Problem to work on:
Your answer must be the exact lines from the one holding "Format: minified JSON, an" through the end of the entries, with no pictures.
── Exercise data
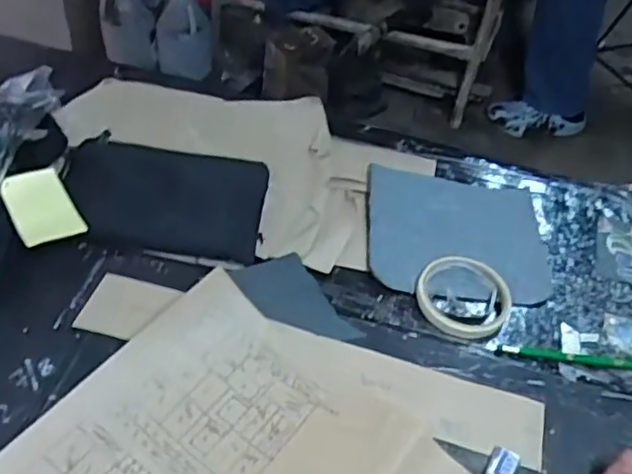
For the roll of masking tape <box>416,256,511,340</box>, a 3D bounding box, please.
[{"bbox_3d":[0.140,0.055,0.598,0.086,0.020,0.093,2,48,-3],"label":"roll of masking tape"}]

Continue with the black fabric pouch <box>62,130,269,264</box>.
[{"bbox_3d":[-0.157,-0.046,0.636,0.207,0.026,0.133,6,48,1],"label":"black fabric pouch"}]

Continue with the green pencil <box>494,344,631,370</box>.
[{"bbox_3d":[0.233,0.109,0.574,0.141,0.008,0.013,5,48,0],"label":"green pencil"}]

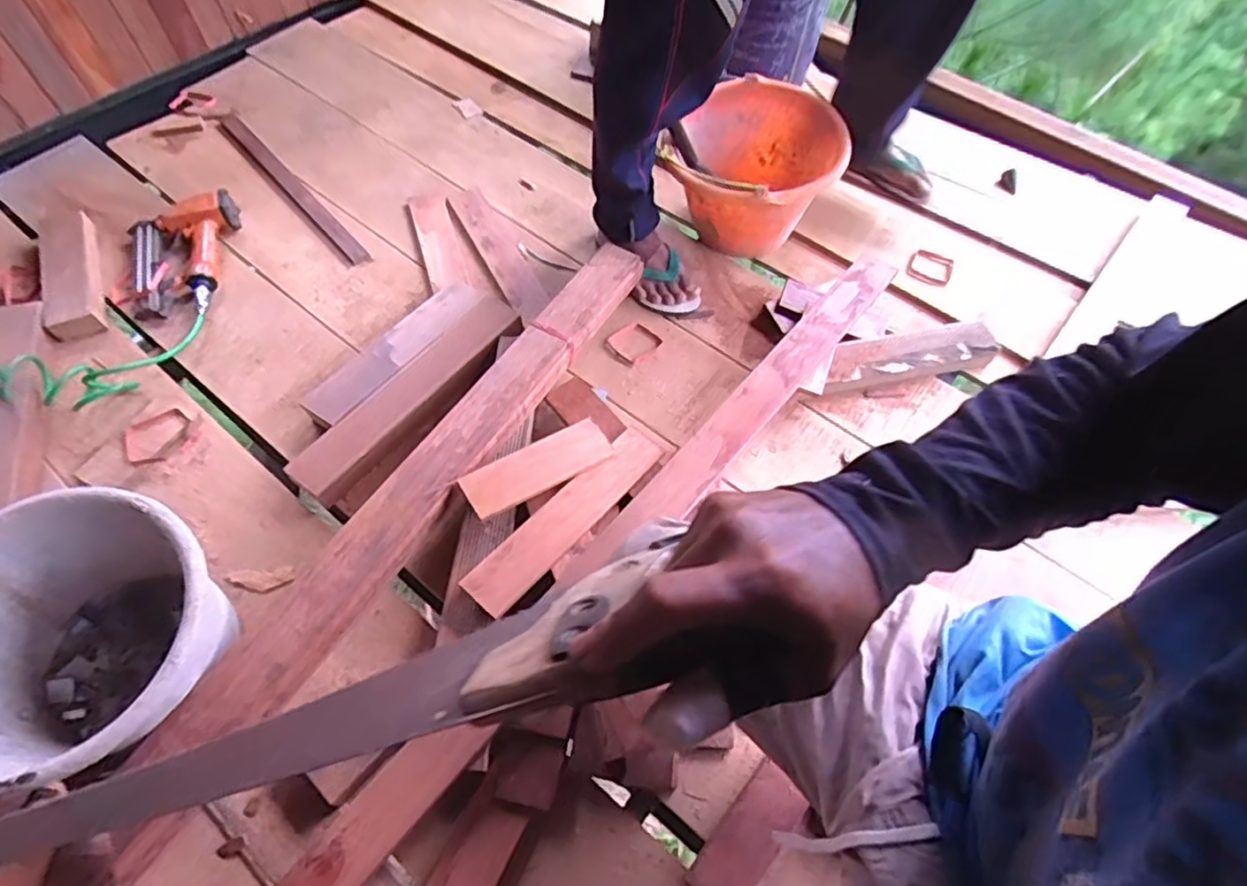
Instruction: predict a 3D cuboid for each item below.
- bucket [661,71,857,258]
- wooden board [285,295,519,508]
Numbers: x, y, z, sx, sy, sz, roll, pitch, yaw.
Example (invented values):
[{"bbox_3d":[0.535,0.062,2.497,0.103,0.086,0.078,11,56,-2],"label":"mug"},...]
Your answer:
[{"bbox_3d":[0.217,-0.458,1.115,0.252,0.215,0.252,1,60,-2],"label":"bucket"},{"bbox_3d":[-0.301,-0.081,0.937,0.104,0.035,0.407,24,61,30],"label":"wooden board"}]

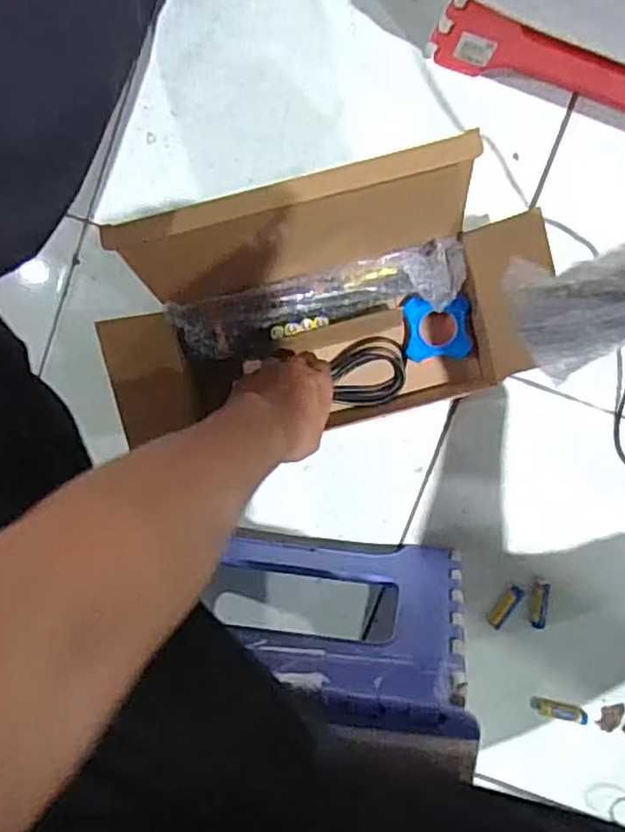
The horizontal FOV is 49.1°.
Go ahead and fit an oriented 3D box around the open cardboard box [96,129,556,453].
[{"bbox_3d":[0.009,-0.087,0.577,0.360,0.201,0.186,-8,96,3],"label":"open cardboard box"}]

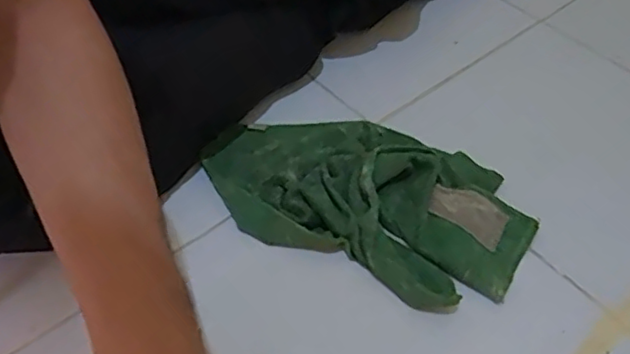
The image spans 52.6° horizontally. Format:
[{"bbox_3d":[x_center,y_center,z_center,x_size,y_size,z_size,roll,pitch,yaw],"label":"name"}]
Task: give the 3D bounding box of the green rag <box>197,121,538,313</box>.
[{"bbox_3d":[0.044,0.007,0.597,0.309,0.045,0.173,23,53,15],"label":"green rag"}]

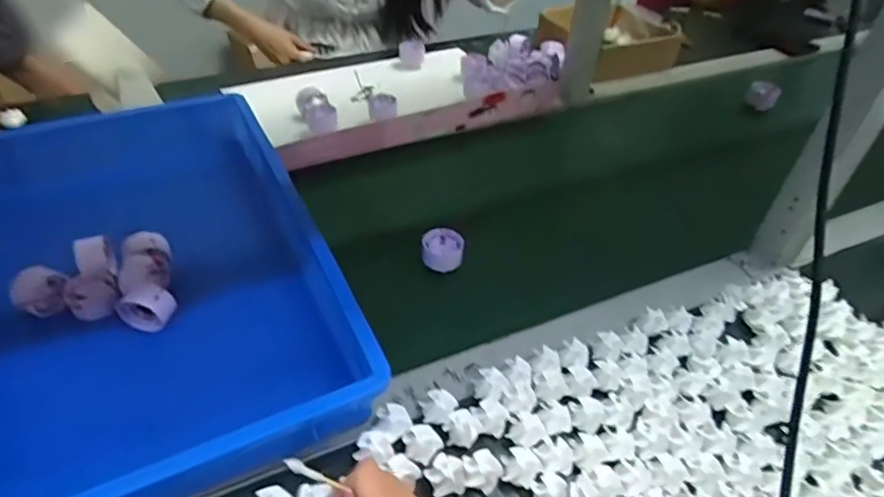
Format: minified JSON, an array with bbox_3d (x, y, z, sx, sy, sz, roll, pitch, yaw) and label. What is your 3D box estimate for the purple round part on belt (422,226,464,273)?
[{"bbox_3d":[0.001,0.001,0.663,0.048,0.031,0.044,2,43,-2],"label":"purple round part on belt"}]

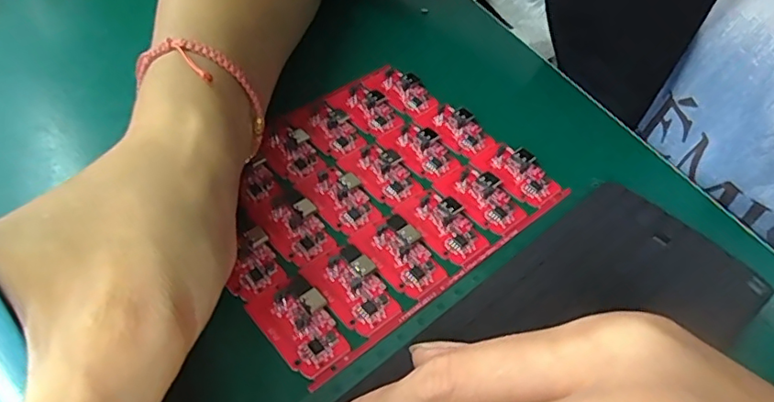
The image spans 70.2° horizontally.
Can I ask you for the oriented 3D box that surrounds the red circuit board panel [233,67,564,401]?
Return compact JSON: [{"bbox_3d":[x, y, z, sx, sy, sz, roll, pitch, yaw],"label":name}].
[{"bbox_3d":[-0.010,-0.006,0.225,0.129,0.004,0.111,-32,57,-26],"label":"red circuit board panel"}]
────
Task output:
Format: minified JSON, an array with bbox_3d (x, y, z, sx, sy, sz, roll, pitch, yaw) and label. What is your 3D box estimate for the purple round part on belt (422,226,464,273)?
[{"bbox_3d":[0.001,0.001,0.663,0.048,0.031,0.044,2,43,-2],"label":"purple round part on belt"}]

The image spans 70.2° horizontally.
Can I ask you for the oriented 3D box that surrounds the red circuit board panel [233,67,564,401]?
Return compact JSON: [{"bbox_3d":[x, y, z, sx, sy, sz, roll, pitch, yaw],"label":name}].
[{"bbox_3d":[-0.010,-0.006,0.225,0.129,0.004,0.111,-32,57,-26],"label":"red circuit board panel"}]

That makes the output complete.